(Dataset excerpts)
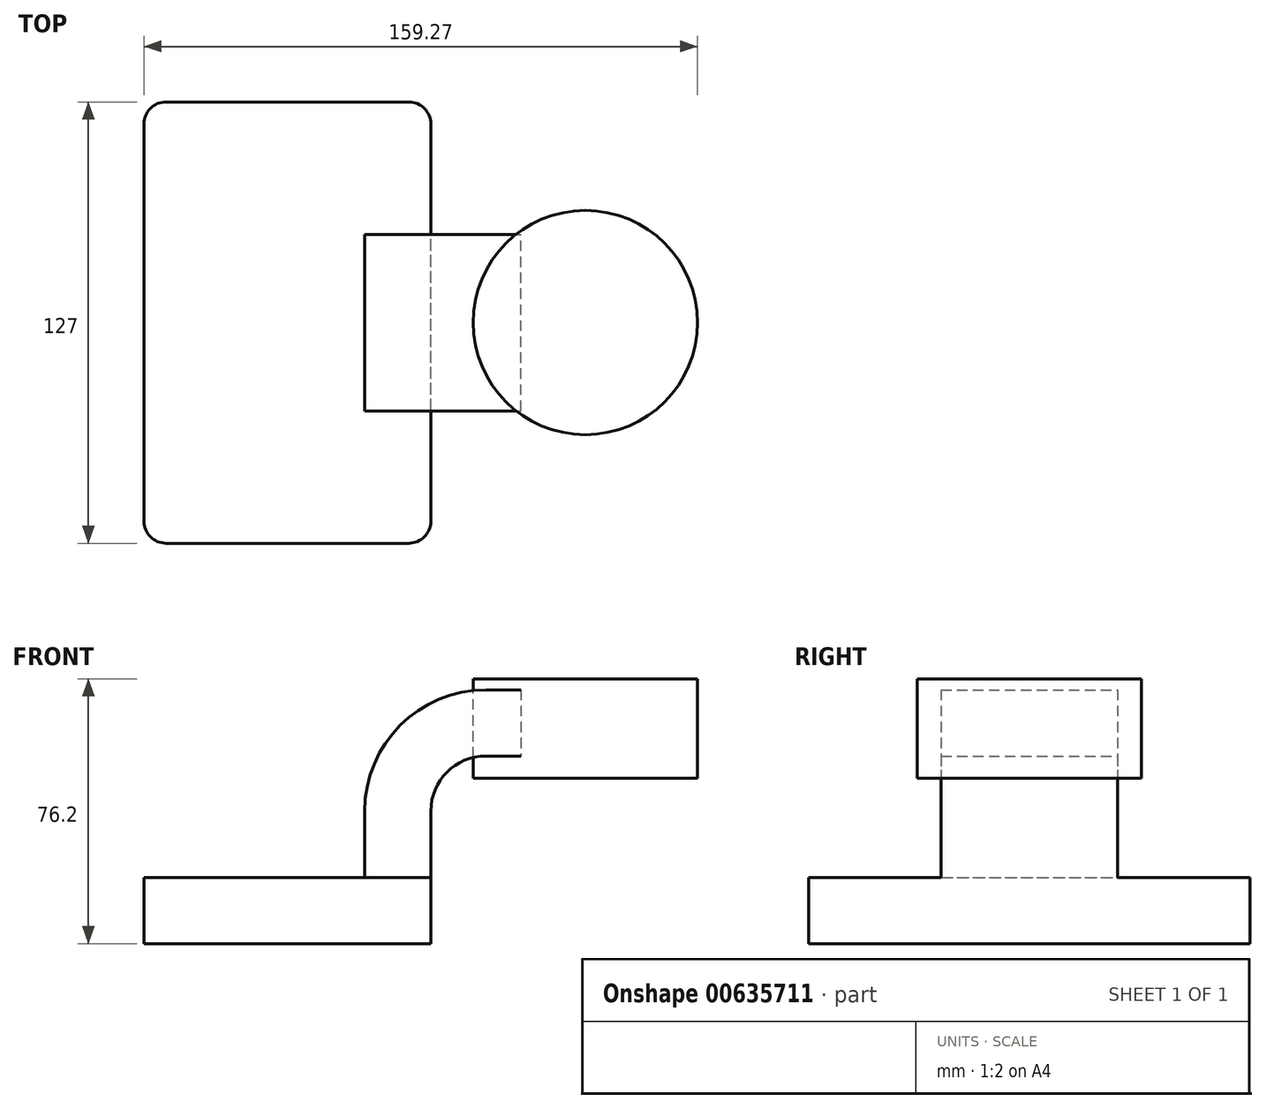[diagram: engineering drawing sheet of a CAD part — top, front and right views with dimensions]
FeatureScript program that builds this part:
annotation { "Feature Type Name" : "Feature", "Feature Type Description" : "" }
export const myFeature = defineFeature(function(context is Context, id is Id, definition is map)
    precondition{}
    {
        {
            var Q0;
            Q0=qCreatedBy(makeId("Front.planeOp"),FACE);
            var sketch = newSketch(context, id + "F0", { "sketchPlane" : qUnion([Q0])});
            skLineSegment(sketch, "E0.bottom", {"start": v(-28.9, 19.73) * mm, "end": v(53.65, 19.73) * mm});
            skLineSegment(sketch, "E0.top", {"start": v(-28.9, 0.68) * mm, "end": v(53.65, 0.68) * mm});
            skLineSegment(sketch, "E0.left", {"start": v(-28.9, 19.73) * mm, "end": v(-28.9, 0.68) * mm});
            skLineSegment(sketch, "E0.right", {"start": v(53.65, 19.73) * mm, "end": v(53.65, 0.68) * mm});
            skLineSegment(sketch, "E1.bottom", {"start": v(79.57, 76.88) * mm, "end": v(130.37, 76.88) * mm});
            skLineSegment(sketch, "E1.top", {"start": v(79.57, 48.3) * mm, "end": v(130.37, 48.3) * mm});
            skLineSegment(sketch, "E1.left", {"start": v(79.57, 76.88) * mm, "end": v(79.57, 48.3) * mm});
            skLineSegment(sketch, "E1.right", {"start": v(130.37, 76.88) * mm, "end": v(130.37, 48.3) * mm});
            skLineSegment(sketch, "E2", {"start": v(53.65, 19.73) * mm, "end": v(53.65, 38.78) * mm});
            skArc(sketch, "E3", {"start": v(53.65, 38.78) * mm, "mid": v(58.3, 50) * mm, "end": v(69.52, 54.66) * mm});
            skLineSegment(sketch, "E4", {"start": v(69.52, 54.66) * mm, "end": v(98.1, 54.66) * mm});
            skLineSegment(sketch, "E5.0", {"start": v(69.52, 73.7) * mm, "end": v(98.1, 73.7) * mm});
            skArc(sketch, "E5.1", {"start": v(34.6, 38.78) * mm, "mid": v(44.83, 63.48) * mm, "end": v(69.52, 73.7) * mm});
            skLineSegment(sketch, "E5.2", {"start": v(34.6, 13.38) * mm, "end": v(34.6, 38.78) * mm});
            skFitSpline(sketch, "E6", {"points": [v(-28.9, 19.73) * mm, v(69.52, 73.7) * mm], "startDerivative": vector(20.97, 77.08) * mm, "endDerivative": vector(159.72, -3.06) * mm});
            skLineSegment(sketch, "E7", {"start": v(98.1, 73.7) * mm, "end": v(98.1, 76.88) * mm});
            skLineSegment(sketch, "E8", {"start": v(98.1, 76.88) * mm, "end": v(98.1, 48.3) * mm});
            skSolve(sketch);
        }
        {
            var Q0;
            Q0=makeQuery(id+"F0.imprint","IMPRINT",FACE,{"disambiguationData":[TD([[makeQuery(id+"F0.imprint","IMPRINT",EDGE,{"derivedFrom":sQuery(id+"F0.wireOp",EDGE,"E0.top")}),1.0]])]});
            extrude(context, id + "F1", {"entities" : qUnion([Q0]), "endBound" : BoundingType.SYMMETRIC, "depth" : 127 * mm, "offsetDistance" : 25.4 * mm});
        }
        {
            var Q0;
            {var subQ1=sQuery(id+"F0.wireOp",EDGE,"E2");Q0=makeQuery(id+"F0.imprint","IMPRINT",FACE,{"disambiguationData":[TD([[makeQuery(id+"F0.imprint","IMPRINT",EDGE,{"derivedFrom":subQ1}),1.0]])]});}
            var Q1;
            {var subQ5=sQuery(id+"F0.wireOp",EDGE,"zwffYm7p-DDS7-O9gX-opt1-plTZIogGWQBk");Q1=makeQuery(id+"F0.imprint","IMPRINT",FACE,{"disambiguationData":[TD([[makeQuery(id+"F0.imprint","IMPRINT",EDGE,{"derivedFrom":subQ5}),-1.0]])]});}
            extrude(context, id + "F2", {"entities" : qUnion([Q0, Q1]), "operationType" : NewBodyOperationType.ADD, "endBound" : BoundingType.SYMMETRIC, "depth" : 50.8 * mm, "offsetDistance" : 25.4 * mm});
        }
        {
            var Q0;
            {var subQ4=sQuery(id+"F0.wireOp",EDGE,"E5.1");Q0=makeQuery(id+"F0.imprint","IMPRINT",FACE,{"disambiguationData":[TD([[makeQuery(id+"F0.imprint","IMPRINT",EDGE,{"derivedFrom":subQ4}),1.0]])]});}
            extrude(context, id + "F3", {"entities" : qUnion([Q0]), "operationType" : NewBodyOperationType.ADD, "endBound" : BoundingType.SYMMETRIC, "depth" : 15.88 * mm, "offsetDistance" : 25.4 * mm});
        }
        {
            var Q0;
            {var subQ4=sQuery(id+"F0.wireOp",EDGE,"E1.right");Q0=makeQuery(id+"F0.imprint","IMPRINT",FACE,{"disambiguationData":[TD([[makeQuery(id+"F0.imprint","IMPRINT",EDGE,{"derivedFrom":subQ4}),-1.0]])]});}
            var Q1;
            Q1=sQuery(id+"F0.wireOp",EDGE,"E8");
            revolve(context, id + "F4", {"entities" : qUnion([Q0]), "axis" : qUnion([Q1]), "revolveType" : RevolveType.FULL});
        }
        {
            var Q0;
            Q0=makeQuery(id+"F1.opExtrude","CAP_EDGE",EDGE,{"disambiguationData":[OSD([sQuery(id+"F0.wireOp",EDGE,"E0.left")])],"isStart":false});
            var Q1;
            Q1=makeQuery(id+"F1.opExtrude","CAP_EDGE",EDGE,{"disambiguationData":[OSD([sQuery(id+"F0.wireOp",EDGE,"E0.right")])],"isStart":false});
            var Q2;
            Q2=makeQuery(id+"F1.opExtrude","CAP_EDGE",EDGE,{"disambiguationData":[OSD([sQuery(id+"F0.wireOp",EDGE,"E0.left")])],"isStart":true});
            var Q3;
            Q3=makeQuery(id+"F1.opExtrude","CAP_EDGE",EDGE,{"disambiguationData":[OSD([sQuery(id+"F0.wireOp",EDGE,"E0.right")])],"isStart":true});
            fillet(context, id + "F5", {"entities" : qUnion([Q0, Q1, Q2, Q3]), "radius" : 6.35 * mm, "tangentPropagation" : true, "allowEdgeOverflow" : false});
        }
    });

Problem description - Select every line in the material above that contains the string "operationType", and copy each of those lines out in full.

Right answer -
            extrude(context, id + "F2", {"entities" : qUnion([Q0, Q1]), "operationType" : NewBodyOperationType.ADD, "endBound" : BoundingType.SYMMETRIC, "depth" : 50.8 * mm, "offsetDistance" : 25.4 * mm});
            extrude(context, id + "F3", {"entities" : qUnion([Q0]), "operationType" : NewBodyOperationType.ADD, "endBound" : BoundingType.SYMMETRIC, "depth" : 15.88 * mm, "offsetDistance" : 25.4 * mm});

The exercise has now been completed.